### Aim:
Copy out every one of the records below word for word, keeping each line as it stands.

### Raw records:
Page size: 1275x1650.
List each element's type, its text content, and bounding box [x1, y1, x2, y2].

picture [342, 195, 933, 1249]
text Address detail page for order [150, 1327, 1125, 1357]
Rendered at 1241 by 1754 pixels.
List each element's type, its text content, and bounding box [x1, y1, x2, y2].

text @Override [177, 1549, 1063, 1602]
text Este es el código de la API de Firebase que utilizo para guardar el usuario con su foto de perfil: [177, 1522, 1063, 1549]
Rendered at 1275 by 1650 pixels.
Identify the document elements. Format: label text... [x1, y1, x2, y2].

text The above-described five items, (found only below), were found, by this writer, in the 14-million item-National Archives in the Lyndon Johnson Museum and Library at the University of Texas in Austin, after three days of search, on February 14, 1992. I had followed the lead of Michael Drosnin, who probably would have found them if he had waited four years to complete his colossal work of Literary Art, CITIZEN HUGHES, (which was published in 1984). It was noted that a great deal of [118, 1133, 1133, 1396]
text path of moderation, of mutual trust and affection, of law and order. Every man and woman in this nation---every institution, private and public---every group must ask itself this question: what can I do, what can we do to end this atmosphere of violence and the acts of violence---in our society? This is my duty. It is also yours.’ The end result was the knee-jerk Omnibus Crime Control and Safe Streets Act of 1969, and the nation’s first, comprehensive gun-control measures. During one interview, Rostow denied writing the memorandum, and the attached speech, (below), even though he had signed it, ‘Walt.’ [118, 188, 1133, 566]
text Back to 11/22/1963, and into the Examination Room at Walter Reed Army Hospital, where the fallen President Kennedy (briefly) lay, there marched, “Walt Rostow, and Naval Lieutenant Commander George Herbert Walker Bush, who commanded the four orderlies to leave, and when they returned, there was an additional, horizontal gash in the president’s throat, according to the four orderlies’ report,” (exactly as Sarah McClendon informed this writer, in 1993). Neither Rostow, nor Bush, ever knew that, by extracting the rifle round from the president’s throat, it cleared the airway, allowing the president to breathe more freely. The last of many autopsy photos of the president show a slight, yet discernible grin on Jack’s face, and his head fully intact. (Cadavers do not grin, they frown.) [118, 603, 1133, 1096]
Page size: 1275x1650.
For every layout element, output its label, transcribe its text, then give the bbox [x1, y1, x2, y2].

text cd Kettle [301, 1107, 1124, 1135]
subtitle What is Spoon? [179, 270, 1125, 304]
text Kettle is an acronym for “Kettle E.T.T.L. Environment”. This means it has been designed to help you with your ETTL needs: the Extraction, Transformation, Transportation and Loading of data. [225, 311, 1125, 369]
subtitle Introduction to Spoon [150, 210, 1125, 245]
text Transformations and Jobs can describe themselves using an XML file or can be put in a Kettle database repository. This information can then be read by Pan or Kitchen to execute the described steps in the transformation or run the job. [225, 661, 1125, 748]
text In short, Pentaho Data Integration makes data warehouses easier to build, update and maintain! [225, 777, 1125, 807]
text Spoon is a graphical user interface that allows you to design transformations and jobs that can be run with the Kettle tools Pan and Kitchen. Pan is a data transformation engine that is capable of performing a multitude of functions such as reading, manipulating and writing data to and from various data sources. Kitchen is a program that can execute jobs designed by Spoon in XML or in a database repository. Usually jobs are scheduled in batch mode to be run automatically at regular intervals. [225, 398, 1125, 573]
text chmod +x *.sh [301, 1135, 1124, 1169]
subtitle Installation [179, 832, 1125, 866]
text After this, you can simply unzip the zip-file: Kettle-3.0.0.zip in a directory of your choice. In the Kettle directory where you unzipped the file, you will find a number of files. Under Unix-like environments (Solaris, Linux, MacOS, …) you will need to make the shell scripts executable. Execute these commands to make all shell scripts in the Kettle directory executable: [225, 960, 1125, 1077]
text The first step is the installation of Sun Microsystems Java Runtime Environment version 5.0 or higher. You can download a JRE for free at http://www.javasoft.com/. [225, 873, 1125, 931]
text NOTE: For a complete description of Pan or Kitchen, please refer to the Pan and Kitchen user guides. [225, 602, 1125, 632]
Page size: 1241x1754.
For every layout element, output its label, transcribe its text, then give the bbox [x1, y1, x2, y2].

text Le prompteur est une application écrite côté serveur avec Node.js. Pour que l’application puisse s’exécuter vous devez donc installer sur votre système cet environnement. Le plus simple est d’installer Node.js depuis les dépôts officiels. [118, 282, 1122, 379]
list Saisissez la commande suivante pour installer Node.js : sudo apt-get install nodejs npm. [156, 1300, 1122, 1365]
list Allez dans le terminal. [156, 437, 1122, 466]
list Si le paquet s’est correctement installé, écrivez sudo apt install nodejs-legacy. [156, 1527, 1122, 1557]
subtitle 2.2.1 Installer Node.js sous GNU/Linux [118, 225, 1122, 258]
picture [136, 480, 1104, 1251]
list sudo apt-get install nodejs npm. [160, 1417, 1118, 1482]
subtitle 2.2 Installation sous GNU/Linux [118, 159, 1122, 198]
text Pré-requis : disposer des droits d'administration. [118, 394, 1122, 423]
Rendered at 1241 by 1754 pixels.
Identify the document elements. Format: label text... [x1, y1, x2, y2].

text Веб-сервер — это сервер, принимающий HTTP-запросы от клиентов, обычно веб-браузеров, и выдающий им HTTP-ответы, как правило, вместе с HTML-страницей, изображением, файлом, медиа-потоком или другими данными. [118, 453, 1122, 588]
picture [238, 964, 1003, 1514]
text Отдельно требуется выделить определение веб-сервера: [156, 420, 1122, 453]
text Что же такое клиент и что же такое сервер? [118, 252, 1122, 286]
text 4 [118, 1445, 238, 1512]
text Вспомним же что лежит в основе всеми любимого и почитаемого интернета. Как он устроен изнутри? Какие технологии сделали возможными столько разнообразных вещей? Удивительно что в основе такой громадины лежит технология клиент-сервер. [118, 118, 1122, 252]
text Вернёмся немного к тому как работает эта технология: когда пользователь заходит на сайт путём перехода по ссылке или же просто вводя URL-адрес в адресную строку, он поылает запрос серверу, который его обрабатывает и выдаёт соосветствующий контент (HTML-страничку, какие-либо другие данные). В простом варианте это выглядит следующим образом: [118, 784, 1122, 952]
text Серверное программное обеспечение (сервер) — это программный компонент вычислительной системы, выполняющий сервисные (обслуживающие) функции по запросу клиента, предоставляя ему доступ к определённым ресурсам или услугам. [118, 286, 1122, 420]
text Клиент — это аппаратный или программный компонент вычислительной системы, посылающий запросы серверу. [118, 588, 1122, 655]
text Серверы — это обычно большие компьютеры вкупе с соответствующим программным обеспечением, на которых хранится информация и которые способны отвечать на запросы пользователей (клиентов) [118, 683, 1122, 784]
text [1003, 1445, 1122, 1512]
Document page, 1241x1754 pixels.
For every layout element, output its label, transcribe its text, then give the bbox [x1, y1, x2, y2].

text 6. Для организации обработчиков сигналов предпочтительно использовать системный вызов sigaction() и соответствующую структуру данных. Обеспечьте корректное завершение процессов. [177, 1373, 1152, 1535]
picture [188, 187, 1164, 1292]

### Full output:
Page size: 1275x1650.
List each element's type, its text content, and bounding box [x1, y1, x2, y2].

picture [342, 195, 933, 1249]
text Address detail page for order [150, 1327, 1125, 1357]
Rendered at 1241 by 1754 pixels.
List each element's type, its text content, and bounding box [x1, y1, x2, y2].

text @Override [177, 1549, 1063, 1602]
text Este es el código de la API de Firebase que utilizo para guardar el usuario con su foto de perfil: [177, 1522, 1063, 1549]
Rendered at 1275 by 1650 pixels.
Identify the document elements. Format: label text... [x1, y1, x2, y2].

text The above-described five items, (found only below), were found, by this writer, in the 14-million item-National Archives in the Lyndon Johnson Museum and Library at the University of Texas in Austin, after three days of search, on February 14, 1992. I had followed the lead of Michael Drosnin, who probably would have found them if he had waited four years to complete his colossal work of Literary Art, CITIZEN HUGHES, (which was published in 1984). It was noted that a great deal of [118, 1133, 1133, 1396]
text path of moderation, of mutual trust and affection, of law and order. Every man and woman in this nation---every institution, private and public---every group must ask itself this question: what can I do, what can we do to end this atmosphere of violence and the acts of violence---in our society? This is my duty. It is also yours.’ The end result was the knee-jerk Omnibus Crime Control and Safe Streets Act of 1969, and the nation’s first, comprehensive gun-control measures. During one interview, Rostow denied writing the memorandum, and the attached speech, (below), even though he had signed it, ‘Walt.’ [118, 188, 1133, 566]
text Back to 11/22/1963, and into the Examination Room at Walter Reed Army Hospital, where the fallen President Kennedy (briefly) lay, there marched, “Walt Rostow, and Naval Lieutenant Commander George Herbert Walker Bush, who commanded the four orderlies to leave, and when they returned, there was an additional, horizontal gash in the president’s throat, according to the four orderlies’ report,” (exactly as Sarah McClendon informed this writer, in 1993). Neither Rostow, nor Bush, ever knew that, by extracting the rifle round from the president’s throat, it cleared the airway, allowing the president to breathe more freely. The last of many autopsy photos of the president show a slight, yet discernible grin on Jack’s face, and his head fully intact. (Cadavers do not grin, they frown.) [118, 603, 1133, 1096]
Page size: 1275x1650.
For every layout element, output its label, transcribe its text, then give the bbox [x1, y1, x2, y2].

text cd Kettle [301, 1107, 1124, 1135]
subtitle What is Spoon? [179, 270, 1125, 304]
text Kettle is an acronym for “Kettle E.T.T.L. Environment”. This means it has been designed to help you with your ETTL needs: the Extraction, Transformation, Transportation and Loading of data. [225, 311, 1125, 369]
subtitle Introduction to Spoon [150, 210, 1125, 245]
text Transformations and Jobs can describe themselves using an XML file or can be put in a Kettle database repository. This information can then be read by Pan or Kitchen to execute the described steps in the transformation or run the job. [225, 661, 1125, 748]
text In short, Pentaho Data Integration makes data warehouses easier to build, update and maintain! [225, 777, 1125, 807]
text Spoon is a graphical user interface that allows you to design transformations and jobs that can be run with the Kettle tools Pan and Kitchen. Pan is a data transformation engine that is capable of performing a multitude of functions such as reading, manipulating and writing data to and from various data sources. Kitchen is a program that can execute jobs designed by Spoon in XML or in a database repository. Usually jobs are scheduled in batch mode to be run automatically at regular intervals. [225, 398, 1125, 573]
text chmod +x *.sh [301, 1135, 1124, 1169]
subtitle Installation [179, 832, 1125, 866]
text After this, you can simply unzip the zip-file: Kettle-3.0.0.zip in a directory of your choice. In the Kettle directory where you unzipped the file, you will find a number of files. Under Unix-like environments (Solaris, Linux, MacOS, …) you will need to make the shell scripts executable. Execute these commands to make all shell scripts in the Kettle directory executable: [225, 960, 1125, 1077]
text The first step is the installation of Sun Microsystems Java Runtime Environment version 5.0 or higher. You can download a JRE for free at http://www.javasoft.com/. [225, 873, 1125, 931]
text NOTE: For a complete description of Pan or Kitchen, please refer to the Pan and Kitchen user guides. [225, 602, 1125, 632]
Page size: 1241x1754.
For every layout element, output its label, transcribe its text, then give the bbox [x1, y1, x2, y2].

text Le prompteur est une application écrite côté serveur avec Node.js. Pour que l’application puisse s’exécuter vous devez donc installer sur votre système cet environnement. Le plus simple est d’installer Node.js depuis les dépôts officiels. [118, 282, 1122, 379]
list Saisissez la commande suivante pour installer Node.js : sudo apt-get install nodejs npm. [156, 1300, 1122, 1365]
list Allez dans le terminal. [156, 437, 1122, 466]
list Si le paquet s’est correctement installé, écrivez sudo apt install nodejs-legacy. [156, 1527, 1122, 1557]
subtitle 2.2.1 Installer Node.js sous GNU/Linux [118, 225, 1122, 258]
picture [136, 480, 1104, 1251]
list sudo apt-get install nodejs npm. [160, 1417, 1118, 1482]
subtitle 2.2 Installation sous GNU/Linux [118, 159, 1122, 198]
text Pré-requis : disposer des droits d'administration. [118, 394, 1122, 423]
Rendered at 1241 by 1754 pixels.
Identify the document elements. Format: label text... [x1, y1, x2, y2].

text Веб-сервер — это сервер, принимающий HTTP-запросы от клиентов, обычно веб-браузеров, и выдающий им HTTP-ответы, как правило, вместе с HTML-страницей, изображением, файлом, медиа-потоком или другими данными. [118, 453, 1122, 588]
picture [238, 964, 1003, 1514]
text Отдельно требуется выделить определение веб-сервера: [156, 420, 1122, 453]
text Что же такое клиент и что же такое сервер? [118, 252, 1122, 286]
text 4 [118, 1445, 238, 1512]
text Вспомним же что лежит в основе всеми любимого и почитаемого интернета. Как он устроен изнутри? Какие технологии сделали возможными столько разнообразных вещей? Удивительно что в основе такой громадины лежит технология клиент-сервер. [118, 118, 1122, 252]
text Вернёмся немного к тому как работает эта технология: когда пользователь заходит на сайт путём перехода по ссылке или же просто вводя URL-адрес в адресную строку, он поылает запрос серверу, который его обрабатывает и выдаёт соосветствующий контент (HTML-страничку, какие-либо другие данные). В простом варианте это выглядит следующим образом: [118, 784, 1122, 952]
text Серверное программное обеспечение (сервер) — это программный компонент вычислительной системы, выполняющий сервисные (обслуживающие) функции по запросу клиента, предоставляя ему доступ к определённым ресурсам или услугам. [118, 286, 1122, 420]
text Клиент — это аппаратный или программный компонент вычислительной системы, посылающий запросы серверу. [118, 588, 1122, 655]
text Серверы — это обычно большие компьютеры вкупе с соответствующим программным обеспечением, на которых хранится информация и которые способны отвечать на запросы пользователей (клиентов) [118, 683, 1122, 784]
text [1003, 1445, 1122, 1512]
Document page, 1241x1754 pixels.
For every layout element, output its label, transcribe its text, then give the bbox [x1, y1, x2, y2].

text 6. Для организации обработчиков сигналов предпочтительно использовать системный вызов sigaction() и соответствующую структуру данных. Обеспечьте корректное завершение процессов. [177, 1373, 1152, 1535]
picture [188, 187, 1164, 1292]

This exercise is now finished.